Newport, who is 30 years old, argues it’s exactly because his generation grew up with the instruction to follow their passions that so many young employees have unexpected expectations of their career—and have become disappointed workers. In his book, he points to a 2010 study that showed 64 percent of young workers actively unhappy at work, the worst score ever measured for any age group in the survey’s 20-year history.
“We need a more complicated conversation about what really is involved in building a career that you’re passionate about,” he tells Profit. His advice to Millennial workers? Developing valuable skills is the true key to finding fulfilling work. Here, Newport explains strategies to help managers work better with a new generation of workers, and how to use his research to drive innovation throughout their companies.
Profit: What do you want Millennial workers to understand about work?
Newport: I want Millennials to think about passion as something you cultivate over time, something that you discover. Passion is not something that you follow, passion is something that follows you as you become really good at things rare and valuable and use those skills as leverage to take control of your career.
What you do for a living is much less important than you think. What leads people to love what they do are more general things—like having a sense of autonomy, a sense of mastery, a sense of impact in the world, a sense of creativity and connections with people. You can build these traits in any number of different fields. So really the pressure is on how you work, not what work you choose.
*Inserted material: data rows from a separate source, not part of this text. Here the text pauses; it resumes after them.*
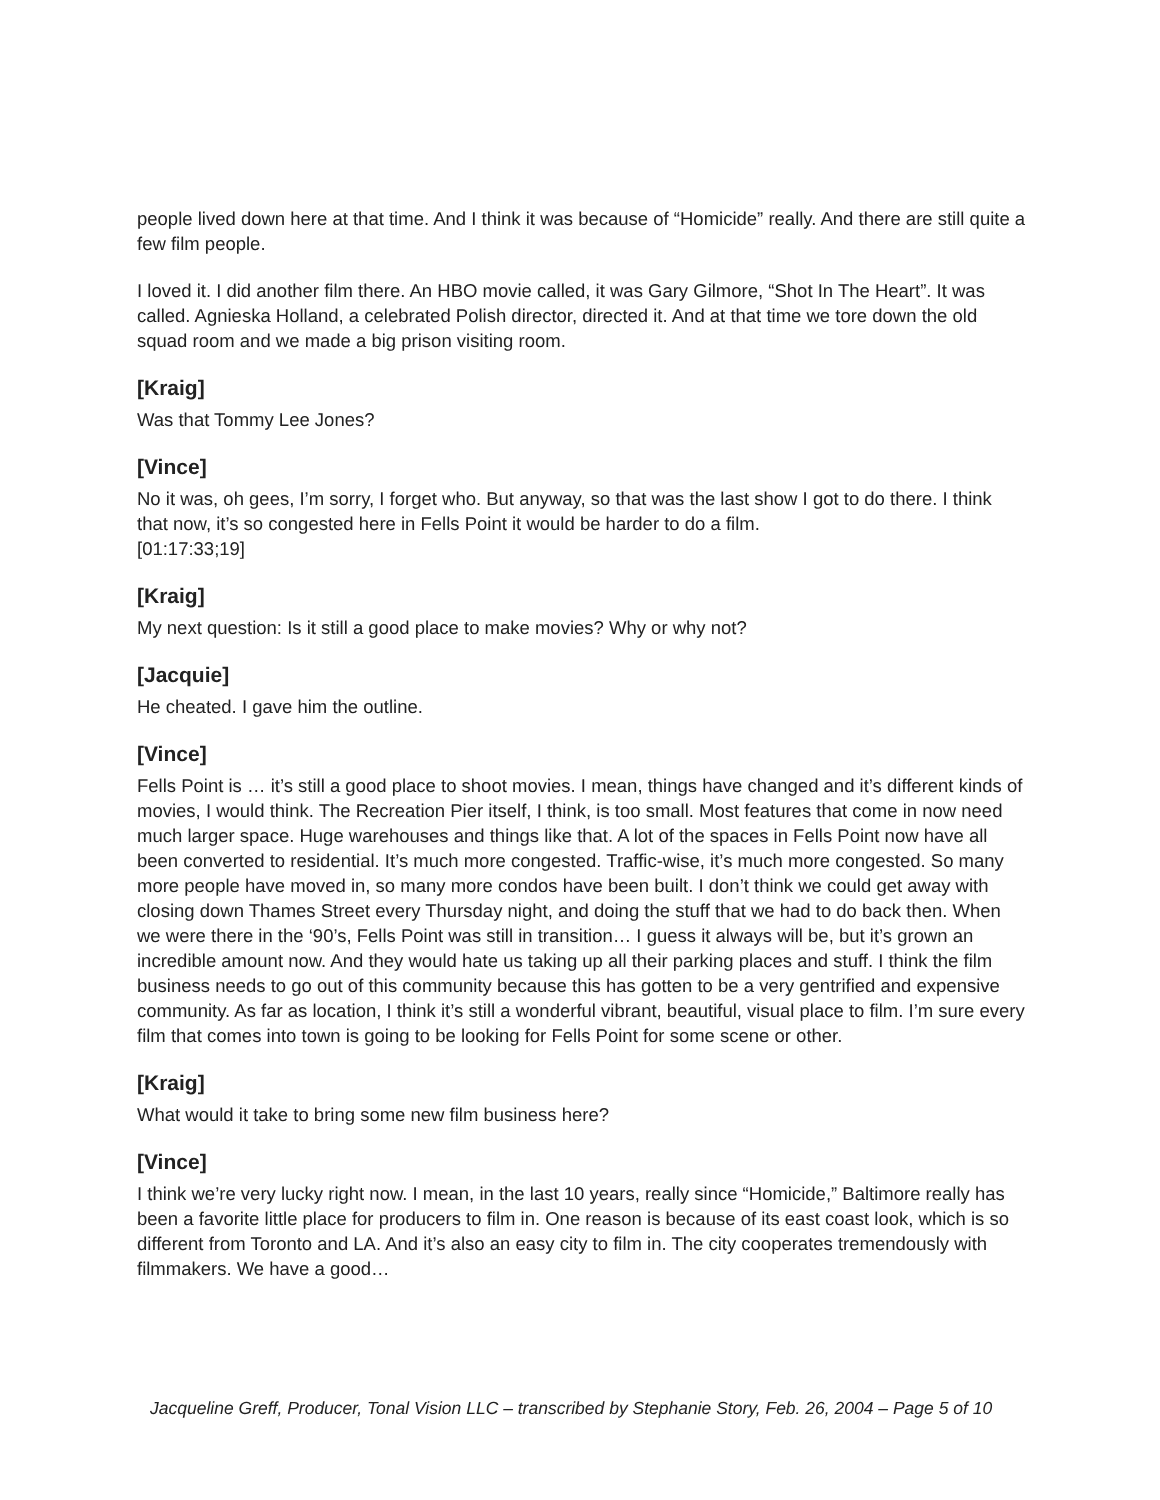people lived down here at that time. And I think it was because of “Homicide” really. And there are still quite a few film people.
I loved it. I did another film there. An HBO movie called, it was Gary Gilmore, “Shot In The Heart”. It was called. Agnieska Holland, a celebrated Polish director, directed it. And at that time we tore down the old squad room and we made a big prison visiting room.
[Kraig]
Was that Tommy Lee Jones?
[Vince]
No it was, oh gees, I’m sorry, I forget who. But anyway, so that was the last show I got to do there. I think that now, it’s so congested here in Fells Point it would be harder to do a film.
[01:17:33;19]
[Kraig]
My next question: Is it still a good place to make movies? Why or why not?
[Jacquie]
He cheated. I gave him the outline.
[Vince]
Fells Point is … it’s still a good place to shoot movies. I mean, things have changed and it’s different kinds of movies, I would think. The Recreation Pier itself, I think, is too small. Most features that come in now need much larger space. Huge warehouses and things like that. A lot of the spaces in Fells Point now have all been converted to residential. It’s much more congested. Traffic-wise, it’s much more congested. So many more people have moved in, so many more condos have been built. I don’t think we could get away with closing down Thames Street every Thursday night, and doing the stuff that we had to do back then. When we were there in the ‘90’s, Fells Point was still in transition… I guess it always will be, but it’s grown an incredible amount now. And they would hate us taking up all their parking places and stuff. I think the film business needs to go out of this community because this has gotten to be a very gentrified and expensive community. As far as location, I think it’s still a wonderful vibrant, beautiful, visual place to film. I’m sure every film that comes into town is going to be looking for Fells Point for some scene or other.
[Kraig]
What would it take to bring some new film business here?
[Vince]
I think we’re very lucky right now. I mean, in the last 10 years, really since “Homicide,” Baltimore really has been a favorite little place for producers to film in. One reason is because of its east coast look, which is so different from Toronto and LA. And it’s also an easy city to film in. The city cooperates tremendously with filmmakers. We have a good…
Jacqueline Greff, Producer, Tonal Vision LLC – transcribed by Stephanie Story, Feb. 26, 2004 – Page 5 of 10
Profit: How do they know if they are in a dead end job or on the wrong path?
Newport: There are wrong paths, but the good news is there are only a few you have to be worried about. It’s going to be almost impossible for you to build a passionate career when you don’t like the people you’re working with. Or if the work itself is against any sort of deeply held value. And, finally, if it’s a rigid organization where you’re not going to be able to buy yourself more control or autonomy no matter how good you are.
Profit: How can managers and other mentors prepare Millennials?
Newport: From a management point of view, what seems to be useful is clarity. The Millennials are a pretty ambitious bunch, but they are not necessarily clear on how to succeed. So it’s helpful if you can sit down and say, “Let me draw you a path of how you can end up really in charge of something, engaged in something, having autonomy.” Tell them how long it will take, what milestones they need to reach along the way, and how they can distinguish themselves.
What you’re doing is replacing one paradigm — you have to match your work to your passion — with a new way of thinking: You have to be good at something and leverage that. When they understand the reality, they have something they can put their energy into.
Also, workers need feedback so they can develop rare and valuable skills. It’s not just enough to for them to show up and work each day. If they do that, they’ll hit a plateau. Workers need to stretch the skill they are trying to build up and this almost always requires feedback from people who are better at the skill than they are. Did their work improve or get worse? Where do they need to put their attention next time? Getting feedback can feel harsh, but it’s really accelerates the speed at which workers get better.
Profit: How can executives use what you’ve learned to drive innovation in their lines of business?
Newport: There are huge overlaps between how innovations happen in business, technology and science, and how people make innovative turns in their careers. The constant seems to be that new discoveries are visible from the cutting edge. Until you actually at the cutting edge of a field, you are not going to see these novel new combinations of what’s possible. And therefore real innovation isn’t possible. Until you get really good at what you do, you are not going to see that new angle, that new thing to do.
Peter Sims coined the phrase “little bets” in his book of the same name. And I found it a useful idea to describe how people discovered cool ideas or directions for their careers. First they got really good at things. Then they would systematically try little experiments. They would try things that were small enough that it wasn’t going to make them stop everything they were doing and dominate their life, but substantial enough that they could get feedback and see if it was catching people’s attention. They were feeling out this space, this adjacent possible, just beyond the cutting edge. Then they knew where to invest and what opportunities to pursue.